Figure 1. HMS COVID-19 Physician FMV Compensation Map
When addressing physician compensation, HHS specifically noted an example of a hospital paying physicians above their previously contracted rate for furnishing professional services for COVID-19 patients in particularly hazardous or challenging environments. This is one example of the Hazard Pay component of compensation listed in the table above.
Should the eligibility criteria not be met, our recommendation would be to consider an FMV analysis. Physician compensation needs to be specific to each physician and their specific set of circumstances. As a result, compensation plans need to be responsive as we proceed through this pandemic.

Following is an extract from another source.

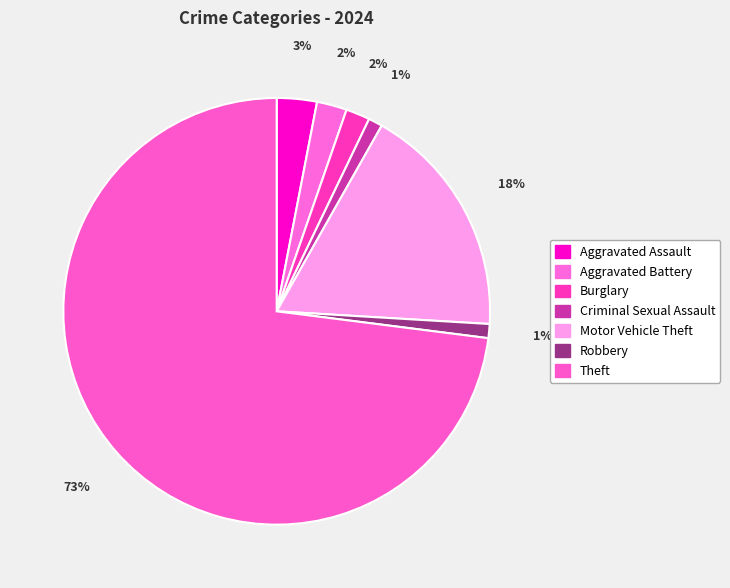

Which category accounts for the majority?

Theft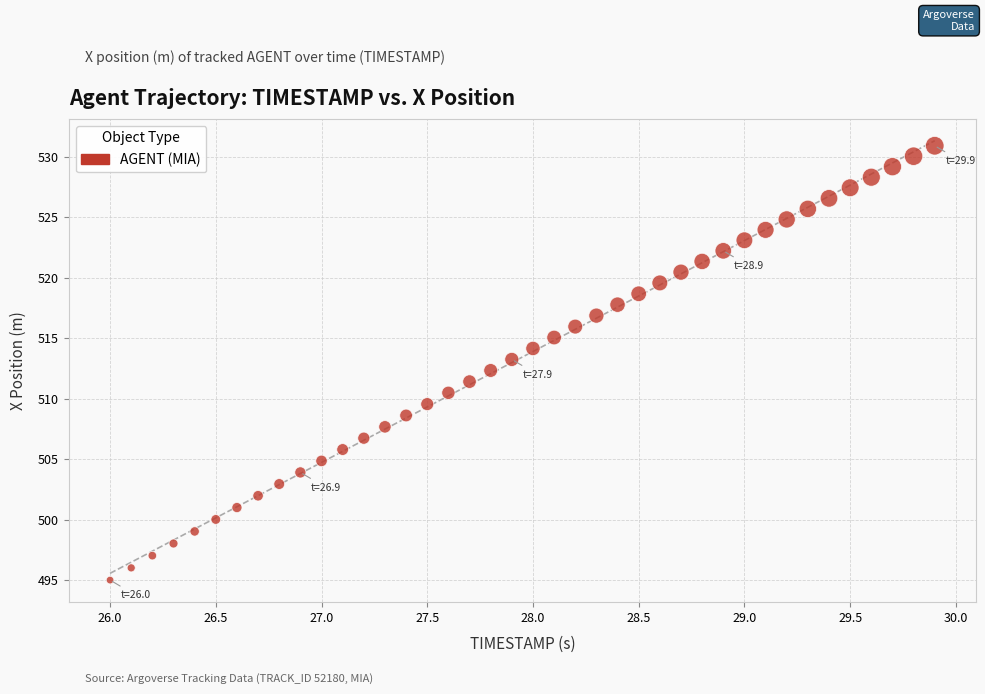

What is the range of X values (max minus min)?

3.9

Rental charges for office space, equipment, or items/services
When it comes to rental charges, physicians and entities may charge less than FMV; however, they may not charge in excess of FMV for leasing office space, equipment or items/services to an entity. Some examples that HHS provided to help guide physician offices are as follows:
Rental charges paid by an entity to a physician practice or by a physician practice to an entity
- To accommodate patient surge, a hospital rents office space or equipment from an independent physician practice at below fair market value or at no charge.
- A hospital provides free use of medical office space on its campus to allow physicians to provide timely and convenient services to patients who come to the hospital but do not need inpatient care.
- An entity sells personal protective equipment to a physician, or permits the physician to use space in a tent or other makeshift location, at below fair market value (or provides the items or permits the use of the premises at no charge).
Since the compliance risk for physicians and entities pertains to charging or paying in excess of FMV, the need to understand the upper limit to the charge continues even in the context of the blanket waivers.
Other examples of pertinent waivers provided by HHS
Remuneration from an entity in excess of the non-monetary compensation limits
- A hospital provides meals, comfort items (for example, a change of clothing), or onsite childcare with a value greater than $36 per instance to medical staff physicians who spend long hours at the hospital during the COVID-19 outbreak in the United States.
- An entity provides nonmonetary compensation to a physician or an immediate family member of a physician in excess of the $423 per year limit (per physician or immediate family member), such as continuing medical education related to the COVID-19 outbreak in the United States, supplies, food, or other grocery items, isolation-related needs (for example, hotel rooms and meals), child care, or transportation.
Physician-owned hospitalist and/or ambulatory surgery centers (ASCs)
- With state approval (if required), a physician-owned hospital temporarily converts observation beds to inpatient beds or otherwise increases its inpatient bed count to accommodate patient surge during the COVID-19 outbreak in the United States.
- Consistent with its state’s emergency preparedness or pandemic plan, a physician-owned ASC enrolls as a Medicare-participating hospital, even if it is unable to satisfy the requirements of section 1877(i)(1) of the Act, in order to provide medically necessary care to patients during the COVID-19 outbreak in the United States.
HMS is committed to providing the resources and guidance both during and after COVID-19.